_PROMPT_
I need each line of the entries below that includes the string "CIRCLE".

---

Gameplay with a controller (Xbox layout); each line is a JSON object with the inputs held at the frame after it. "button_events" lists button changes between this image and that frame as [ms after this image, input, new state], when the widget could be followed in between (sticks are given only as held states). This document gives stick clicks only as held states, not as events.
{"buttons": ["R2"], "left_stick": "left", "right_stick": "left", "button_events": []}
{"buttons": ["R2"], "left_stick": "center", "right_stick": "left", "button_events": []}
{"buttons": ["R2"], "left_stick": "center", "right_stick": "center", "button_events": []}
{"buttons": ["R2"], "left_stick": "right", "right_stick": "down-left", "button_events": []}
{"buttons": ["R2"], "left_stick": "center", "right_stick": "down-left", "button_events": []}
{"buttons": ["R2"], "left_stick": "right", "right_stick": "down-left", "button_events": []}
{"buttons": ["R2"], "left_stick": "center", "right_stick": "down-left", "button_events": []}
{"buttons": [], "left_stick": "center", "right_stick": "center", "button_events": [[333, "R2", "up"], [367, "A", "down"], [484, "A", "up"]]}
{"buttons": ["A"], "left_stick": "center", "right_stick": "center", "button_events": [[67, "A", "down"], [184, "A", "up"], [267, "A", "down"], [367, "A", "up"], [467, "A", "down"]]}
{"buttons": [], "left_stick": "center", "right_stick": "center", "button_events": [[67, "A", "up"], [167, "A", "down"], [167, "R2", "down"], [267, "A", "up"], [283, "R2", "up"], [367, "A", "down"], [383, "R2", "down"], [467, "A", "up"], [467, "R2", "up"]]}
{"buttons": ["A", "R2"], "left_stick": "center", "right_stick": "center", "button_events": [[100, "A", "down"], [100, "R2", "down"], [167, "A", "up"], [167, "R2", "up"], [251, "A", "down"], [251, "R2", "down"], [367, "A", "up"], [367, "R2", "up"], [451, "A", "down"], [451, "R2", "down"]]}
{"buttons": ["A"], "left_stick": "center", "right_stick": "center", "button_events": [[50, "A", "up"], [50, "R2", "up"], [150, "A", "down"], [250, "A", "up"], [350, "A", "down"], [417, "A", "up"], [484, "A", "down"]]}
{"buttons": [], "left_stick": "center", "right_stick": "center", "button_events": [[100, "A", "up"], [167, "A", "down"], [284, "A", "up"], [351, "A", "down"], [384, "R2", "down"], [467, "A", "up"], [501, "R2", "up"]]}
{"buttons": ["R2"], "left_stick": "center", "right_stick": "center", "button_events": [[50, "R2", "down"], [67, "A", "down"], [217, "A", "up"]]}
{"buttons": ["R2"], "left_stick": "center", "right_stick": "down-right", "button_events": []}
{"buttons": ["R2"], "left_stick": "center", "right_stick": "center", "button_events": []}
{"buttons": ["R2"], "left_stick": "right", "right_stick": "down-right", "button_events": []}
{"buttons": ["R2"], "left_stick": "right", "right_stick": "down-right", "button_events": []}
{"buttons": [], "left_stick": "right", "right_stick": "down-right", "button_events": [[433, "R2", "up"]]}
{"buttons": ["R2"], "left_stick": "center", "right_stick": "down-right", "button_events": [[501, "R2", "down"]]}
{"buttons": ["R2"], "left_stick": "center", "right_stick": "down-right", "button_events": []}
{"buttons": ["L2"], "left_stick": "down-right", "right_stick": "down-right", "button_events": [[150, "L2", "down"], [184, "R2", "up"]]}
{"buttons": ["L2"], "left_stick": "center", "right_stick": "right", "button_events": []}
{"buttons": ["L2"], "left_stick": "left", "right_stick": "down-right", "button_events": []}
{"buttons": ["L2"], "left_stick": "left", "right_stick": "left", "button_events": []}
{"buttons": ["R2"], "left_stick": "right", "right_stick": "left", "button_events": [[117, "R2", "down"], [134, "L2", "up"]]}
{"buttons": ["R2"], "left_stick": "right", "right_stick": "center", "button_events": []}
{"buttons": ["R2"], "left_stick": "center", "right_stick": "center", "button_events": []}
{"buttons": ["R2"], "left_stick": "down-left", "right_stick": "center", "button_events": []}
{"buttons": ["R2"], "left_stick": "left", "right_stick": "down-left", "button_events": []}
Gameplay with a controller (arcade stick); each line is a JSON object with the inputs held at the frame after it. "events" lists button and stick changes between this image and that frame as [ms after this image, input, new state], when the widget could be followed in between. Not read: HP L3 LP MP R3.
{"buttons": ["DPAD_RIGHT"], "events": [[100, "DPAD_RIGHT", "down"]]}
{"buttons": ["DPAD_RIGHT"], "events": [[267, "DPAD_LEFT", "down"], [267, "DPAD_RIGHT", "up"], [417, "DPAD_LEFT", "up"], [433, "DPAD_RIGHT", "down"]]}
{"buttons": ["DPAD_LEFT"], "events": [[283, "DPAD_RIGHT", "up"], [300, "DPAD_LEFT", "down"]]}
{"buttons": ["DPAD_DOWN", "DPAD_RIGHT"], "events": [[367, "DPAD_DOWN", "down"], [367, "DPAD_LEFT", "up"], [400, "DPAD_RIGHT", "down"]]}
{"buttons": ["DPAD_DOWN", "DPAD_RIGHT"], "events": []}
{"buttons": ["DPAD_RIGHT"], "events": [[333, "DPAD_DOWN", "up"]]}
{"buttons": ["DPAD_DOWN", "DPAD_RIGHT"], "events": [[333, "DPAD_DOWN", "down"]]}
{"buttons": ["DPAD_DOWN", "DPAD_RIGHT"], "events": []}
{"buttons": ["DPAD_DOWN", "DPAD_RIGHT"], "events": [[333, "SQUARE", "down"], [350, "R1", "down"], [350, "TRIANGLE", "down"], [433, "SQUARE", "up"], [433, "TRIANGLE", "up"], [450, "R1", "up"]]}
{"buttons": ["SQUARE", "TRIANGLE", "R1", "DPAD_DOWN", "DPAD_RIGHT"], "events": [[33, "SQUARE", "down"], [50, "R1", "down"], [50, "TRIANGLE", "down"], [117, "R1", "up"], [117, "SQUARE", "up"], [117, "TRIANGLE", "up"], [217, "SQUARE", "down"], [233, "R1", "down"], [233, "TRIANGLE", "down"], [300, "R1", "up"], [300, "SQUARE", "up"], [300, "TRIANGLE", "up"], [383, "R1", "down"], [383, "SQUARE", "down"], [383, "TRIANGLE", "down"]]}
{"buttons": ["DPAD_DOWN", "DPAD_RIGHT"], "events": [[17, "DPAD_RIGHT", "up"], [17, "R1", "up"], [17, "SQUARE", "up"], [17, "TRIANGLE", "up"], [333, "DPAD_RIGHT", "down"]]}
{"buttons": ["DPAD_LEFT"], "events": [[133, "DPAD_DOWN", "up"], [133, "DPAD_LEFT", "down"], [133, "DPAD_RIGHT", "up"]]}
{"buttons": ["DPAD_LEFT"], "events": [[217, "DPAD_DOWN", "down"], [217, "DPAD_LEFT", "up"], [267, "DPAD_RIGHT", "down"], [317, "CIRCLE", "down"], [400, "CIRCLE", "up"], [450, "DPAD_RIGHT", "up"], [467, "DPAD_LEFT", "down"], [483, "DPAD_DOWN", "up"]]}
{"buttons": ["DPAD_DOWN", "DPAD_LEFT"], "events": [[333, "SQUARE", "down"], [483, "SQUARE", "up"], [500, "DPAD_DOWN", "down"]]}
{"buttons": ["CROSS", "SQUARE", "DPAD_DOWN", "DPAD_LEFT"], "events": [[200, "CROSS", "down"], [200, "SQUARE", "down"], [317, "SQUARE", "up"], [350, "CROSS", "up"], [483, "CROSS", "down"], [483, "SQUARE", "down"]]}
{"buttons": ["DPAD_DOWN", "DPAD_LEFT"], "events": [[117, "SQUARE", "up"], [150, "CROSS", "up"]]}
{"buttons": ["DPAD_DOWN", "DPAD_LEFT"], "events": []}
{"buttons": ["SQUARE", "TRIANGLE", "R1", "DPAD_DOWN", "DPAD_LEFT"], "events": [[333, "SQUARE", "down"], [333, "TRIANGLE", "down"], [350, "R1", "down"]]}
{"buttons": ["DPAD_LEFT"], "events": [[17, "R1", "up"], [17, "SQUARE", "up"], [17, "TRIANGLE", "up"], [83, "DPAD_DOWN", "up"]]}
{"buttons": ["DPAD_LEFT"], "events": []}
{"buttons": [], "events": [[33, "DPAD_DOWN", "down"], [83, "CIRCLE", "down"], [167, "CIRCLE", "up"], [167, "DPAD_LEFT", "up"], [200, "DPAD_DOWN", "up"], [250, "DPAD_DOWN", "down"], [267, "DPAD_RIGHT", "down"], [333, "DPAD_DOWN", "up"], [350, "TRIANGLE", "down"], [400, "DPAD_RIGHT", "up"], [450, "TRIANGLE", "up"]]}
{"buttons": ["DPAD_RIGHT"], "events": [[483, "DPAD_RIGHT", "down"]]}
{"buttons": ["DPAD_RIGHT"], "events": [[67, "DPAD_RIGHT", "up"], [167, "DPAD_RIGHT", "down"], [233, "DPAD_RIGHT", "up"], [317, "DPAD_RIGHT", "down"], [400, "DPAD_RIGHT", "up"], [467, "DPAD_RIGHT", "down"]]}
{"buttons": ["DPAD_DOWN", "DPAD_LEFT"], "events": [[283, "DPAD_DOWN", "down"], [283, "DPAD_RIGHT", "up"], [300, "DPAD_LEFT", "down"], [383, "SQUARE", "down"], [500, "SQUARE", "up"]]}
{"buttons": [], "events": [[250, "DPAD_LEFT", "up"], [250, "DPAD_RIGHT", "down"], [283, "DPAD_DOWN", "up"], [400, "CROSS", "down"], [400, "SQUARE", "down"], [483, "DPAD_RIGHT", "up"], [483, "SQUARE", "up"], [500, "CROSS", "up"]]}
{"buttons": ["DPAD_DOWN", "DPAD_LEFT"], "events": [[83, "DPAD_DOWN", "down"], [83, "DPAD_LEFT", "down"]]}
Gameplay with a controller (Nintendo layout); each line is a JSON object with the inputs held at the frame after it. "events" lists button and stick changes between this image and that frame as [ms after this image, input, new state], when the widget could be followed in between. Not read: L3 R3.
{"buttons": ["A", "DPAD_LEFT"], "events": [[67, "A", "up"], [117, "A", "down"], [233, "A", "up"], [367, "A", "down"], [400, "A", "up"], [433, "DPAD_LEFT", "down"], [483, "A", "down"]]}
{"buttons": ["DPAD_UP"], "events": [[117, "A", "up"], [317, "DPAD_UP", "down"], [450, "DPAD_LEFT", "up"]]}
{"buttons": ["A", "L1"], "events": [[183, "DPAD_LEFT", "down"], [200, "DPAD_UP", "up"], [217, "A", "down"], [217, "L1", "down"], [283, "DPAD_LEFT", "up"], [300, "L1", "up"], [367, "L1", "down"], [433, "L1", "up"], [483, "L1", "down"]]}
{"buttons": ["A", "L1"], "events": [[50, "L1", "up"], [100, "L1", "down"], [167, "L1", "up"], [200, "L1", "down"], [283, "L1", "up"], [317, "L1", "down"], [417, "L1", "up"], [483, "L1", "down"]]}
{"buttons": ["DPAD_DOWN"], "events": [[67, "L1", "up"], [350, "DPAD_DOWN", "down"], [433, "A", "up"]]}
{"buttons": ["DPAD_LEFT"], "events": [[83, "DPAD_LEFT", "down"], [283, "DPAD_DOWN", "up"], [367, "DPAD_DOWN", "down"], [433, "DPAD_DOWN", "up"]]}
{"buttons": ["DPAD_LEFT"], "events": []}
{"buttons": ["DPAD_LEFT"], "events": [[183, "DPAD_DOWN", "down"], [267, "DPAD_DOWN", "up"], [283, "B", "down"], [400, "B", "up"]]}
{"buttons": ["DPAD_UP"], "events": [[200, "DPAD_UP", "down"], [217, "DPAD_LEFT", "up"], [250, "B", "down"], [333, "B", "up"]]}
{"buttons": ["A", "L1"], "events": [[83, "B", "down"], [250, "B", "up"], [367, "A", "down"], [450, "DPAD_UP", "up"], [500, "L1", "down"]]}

---

_RESULT OF THIS EXERCISE_
{"buttons": ["DPAD_LEFT"], "events": [[217, "DPAD_DOWN", "down"], [217, "DPAD_LEFT", "up"], [267, "DPAD_RIGHT", "down"], [317, "CIRCLE", "down"], [400, "CIRCLE", "up"], [450, "DPAD_RIGHT", "up"], [467, "DPAD_LEFT", "down"], [483, "DPAD_DOWN", "up"]]}
{"buttons": [], "events": [[33, "DPAD_DOWN", "down"], [83, "CIRCLE", "down"], [167, "CIRCLE", "up"], [167, "DPAD_LEFT", "up"], [200, "DPAD_DOWN", "up"], [250, "DPAD_DOWN", "down"], [267, "DPAD_RIGHT", "down"], [333, "DPAD_DOWN", "up"], [350, "TRIANGLE", "down"], [400, "DPAD_RIGHT", "up"], [450, "TRIANGLE", "up"]]}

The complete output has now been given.